À l’échelle mondiale, la stigmatisation des problèmes de santé mentale demeure un obstacle majeur à la prévention et au soutien en milieu de travail. Malgré une sensibilisation croissante, les préjugés et la discrimination persistent dans la plupart des régions du monde, dissuadant les travailleurs de signaler les dangers psychosociaux, de révéler leurs difficultés ou de demander de l’aide. Les normes culturelles et organisationnelles jouent un rôle important : dans certains contextes, les problèmes de santé mentale sont encore considérés comme des signes de faiblesse personnelle plutôt que comme des problèmes de santé légitimes.
Afin de consolider les progrès réalisés en matière de prévention des risques psychosociaux et de promouvoir un environnement psychosocial favorable à la SST et à la performance organisationnelle, trois domaines d’action prioritaires sont identifiés :
- Renforcer la recherche. Des données cohérentes, fondées sur des outils de mesure harmonisés et une couverture géographique plus étendue sont nécessaires pour combler les lacunes et mieux comprendre la prévalence et les tendances. L’intégration d’indicateurs psychosociaux aux systèmes de suivi de la SST et aux statistiques nationales permettrait d’améliorer le suivi des expositions aux risques psychosociaux et de leurs conséquences.
- Améliorer les cadres politiques et réglementaires. Des approches politiques et réglementaires cohérentes, claires et harmonisées sont nécessaires, car les pratiques varient en termes de portée, de terminologie et de niveau de protection. Pour renforcer la prévention, les politiques et les lois en matière de SST devraient aborder explicitement les risques psychosociaux, en évitant de se concentrer uniquement sur les conséquences, comme la santé mentale au travail.
- Agir sur le lieu de travail. Bien que tous les dangers psychosociaux ne puissent être totalement éliminés, les risques associés peuvent souvent être réduits en améliorant la conception, l’organisation et la gestion du travail. Cela implique de revoir la charge de travail, la répartition des tâches, la supervision et d’autres éléments du milieu de travail, tout en renforçant la capacité des travailleurs à identifier les risques et à y faire face. La responsabilité de la direction est essentielle pour intégrer la prévention dans les décisions de gestion quotidiennes et dans toutes les fonctions organisationnelles. Les approches participatives impliquant les travailleurs et leurs représentants dans l’entreprise, ainsi que la coopération entre les professionnels de la SST, les ressources humaines et la direction, contribuent à garantir que les mesures adoptées soient concrètes, adaptées au contexte et durables.

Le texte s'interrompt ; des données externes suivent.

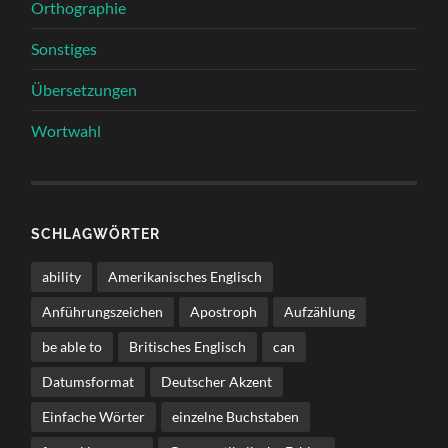
Orthographie
Sonstiges
Übersetzungen
Wortwahl
SCHLAGWÖRTER
ability
Amerikanisches Englisch
Anführungszeichen
Apostroph
Aufzählung
be able to
Britisches Englisch
can
Datumsformat
Deutscher Akzent
Einfache Wörter
einzelne Buchstaben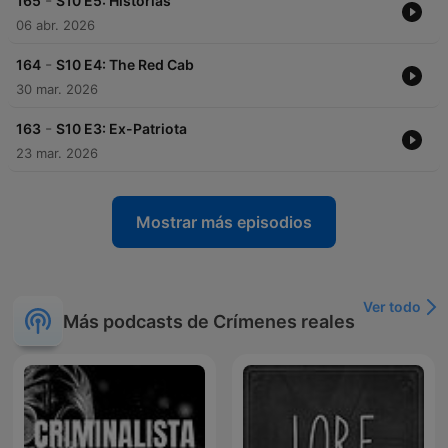
-
165
S10 E5: Historias
06 abr. 2026
-
164
S10 E4: The Red Cab
30 mar. 2026
-
163
S10 E3: Ex-Patriota
23 mar. 2026
Mostrar más episodios
Ver todo
Más podcasts de Crímenes reales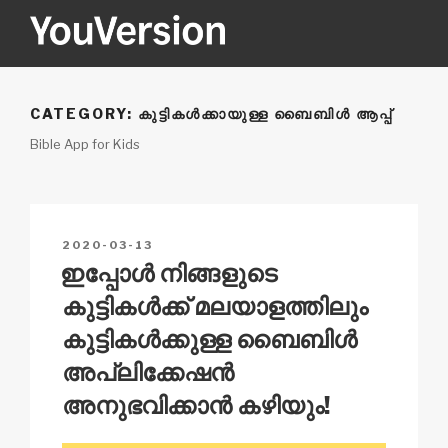
Skip
to
content
YOUVERSION
Seeking God every day.
CATEGORY:
കുട്ടികൾക്കായുള്ള ബൈബിൾ ആപ്പ്
Bible App for Kids
POSTED
2020-03-13
ON
ഇപ്പോൾ നിങ്ങളുടെ
കുട്ടികൾക്ക് മലയാളത്തിലും
കുട്ടികൾക്കുള്ള ബൈബിൾ
അപ്ലിക്കേഷൻ
അനുഭവിക്കാൻ കഴിയും!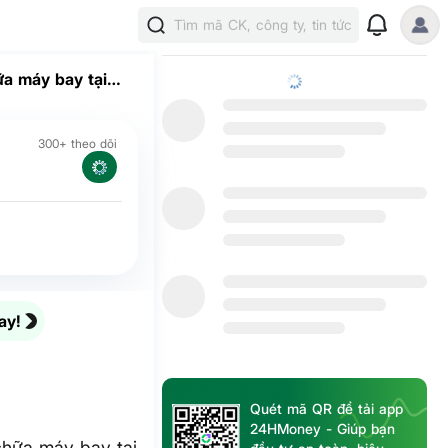
Tìm mã CK, công ty, tin tức
ữa máy bay tại
300+ theo dõi
ay!
Quét mã QR để tải app
24HMoney - Giúp bạn
 chữa máy bay tại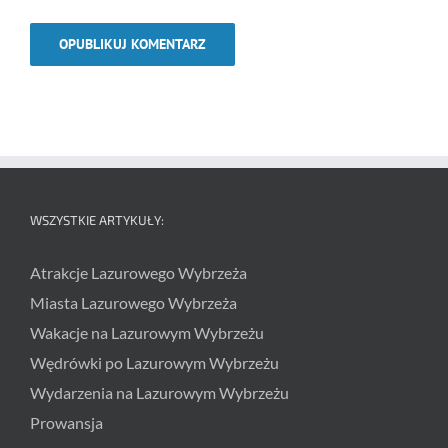
WSZYSTKIE ARTYKUŁY:
Atrakcje Lazurowego Wybrzeża
Miasta Lazurowego Wybrzeża
Wakacje na Lazurowym Wybrzeżu
Wędrówki po Lazurowym Wybrzeżu
Wydarzenia na Lazurowym Wybrzeżu
Prowansja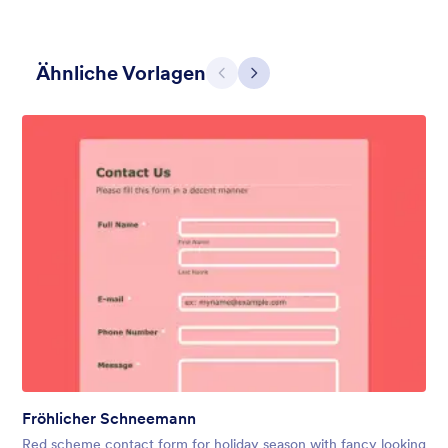
Ähnliche Vorlagen
Zurück
Weiter
Apple Field
A transparent form theme with big red apple background.
Gefällt:
8
Verwendet:
91
Details
Fröhlicher Schneemann
Red scheme contact form for holiday season with fancy looking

En somme, le rapport, par sa gravité, interpelle à la fois les décideurs et les organisations professionnelles. En ce qui nous concerne au Maroc, cette question doit être inscrite à l’ordre du jour du dialogue social tripartite. Elle nécessite une révision de la législation du travail pour y intégrer les dimensions relatives à cette problématique.
Aussi, il est grand temps d’adopter une loi sur les maladies professionnelles, à l’instar de la loi sur les accidents du travail déjà en vigueur. Cette dernière nécessite un toilettage et une évaluation critique. Dans l’immédiat, l’Institut national des conditions de vie au travail (INCVT), créé le 19 mai 2010 sur instruction royale, après la catastrophe de Rosamor ayant coûté la vie à 56 travailleurs, est appelé à s’emparer de l’environnement psychosocial de l’entreprise. Pour ce faire, il faut le doter de moyens financiers supplémentaires et de ressources humaines compétentes.